Голос Эврисфея звучал раздраженно, и так же раздраженно он ходил туда и обратно по маленькой комнате, где происходил разговор. Геракл смотрел на него, привалившись к стене, и с высоты своего роста, едва ли не в пять локтей, видел, как поредели волосы на голове Эврисфея. «И если так пойдет дальше, – подумал он, – то через несколько лет там нечему будет лысеть».
– Напрасно ты это затеял, – сказал, наконец остановившись, Эврисфей. – Совершенно напрасно. Он, конечно же, еще ребенок. Должно пройти еще несколько лет, прежде чем он станет эфебом. А ты хочешь потащить его неведомо куда.
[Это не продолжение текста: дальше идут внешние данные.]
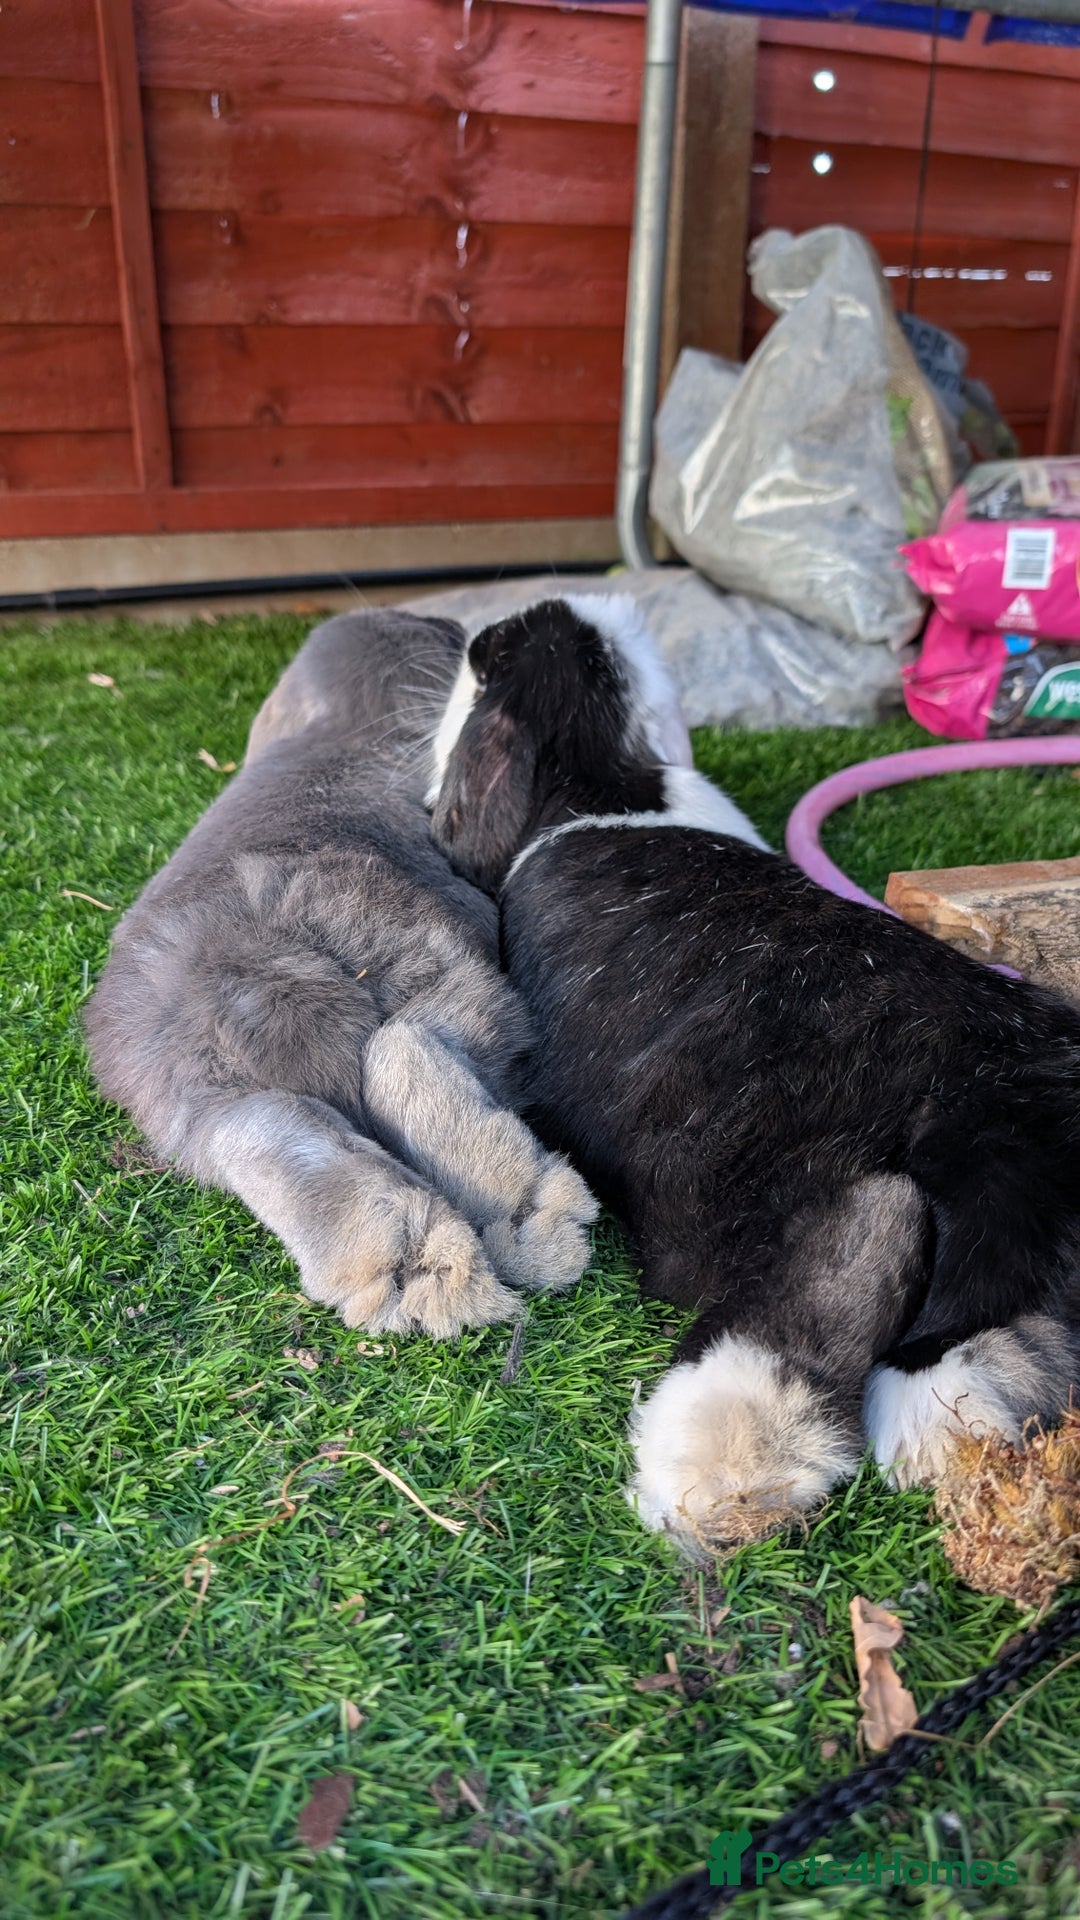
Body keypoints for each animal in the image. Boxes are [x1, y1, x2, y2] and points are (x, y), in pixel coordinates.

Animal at [84, 607, 598, 1339]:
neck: (342, 723)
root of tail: (254, 978)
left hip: (194, 1092)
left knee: (268, 1128)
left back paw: (411, 1265)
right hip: (434, 960)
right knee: (411, 1045)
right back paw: (525, 1220)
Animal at [429, 592, 1080, 1554]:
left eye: (488, 663)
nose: (541, 612)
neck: (603, 780)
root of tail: (1001, 1139)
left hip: (771, 1191)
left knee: (840, 1263)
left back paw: (721, 1480)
Ну, – поправился он, – положим, ведомо. Я вычерчу вам всю схему маршрута, а точное направление укажет вам Протей. Но мальчику там делать нечего.
– Но я вовсе не тащу его, – сказал Геракл. – Он сам хочет. Если ты не веришь мне, спроси его сам. Позвать его?
– Зачем, – устало сказал Эврисфей. – Я тебе верю. Еще бы. Кто из мальчишек – тысячу лет назад или еще через две тысячи лет – отказался бы от такой возможности. Я знаю, они бредят тобой и твоими подвигами. О них – о тебе и твоих подвигах – складываются легенды. Кто откажется, – повторил он. – Иногда я думаю, что и сам бы не отказался. Но ты же взрослый человек. Пойми – это необыкновенный мальчик. Ему уготована богами другая участь. Он не рожден, как ты, для ратных подвигов. Он необыкновенно одарен. Рассказывал он тебе про случай с вавилонской клинописью? Я написал об этом моему другу Нинурта-тукулти-Ашшуру в Лагаш и Энлиль-надин-ахи в Вавилон.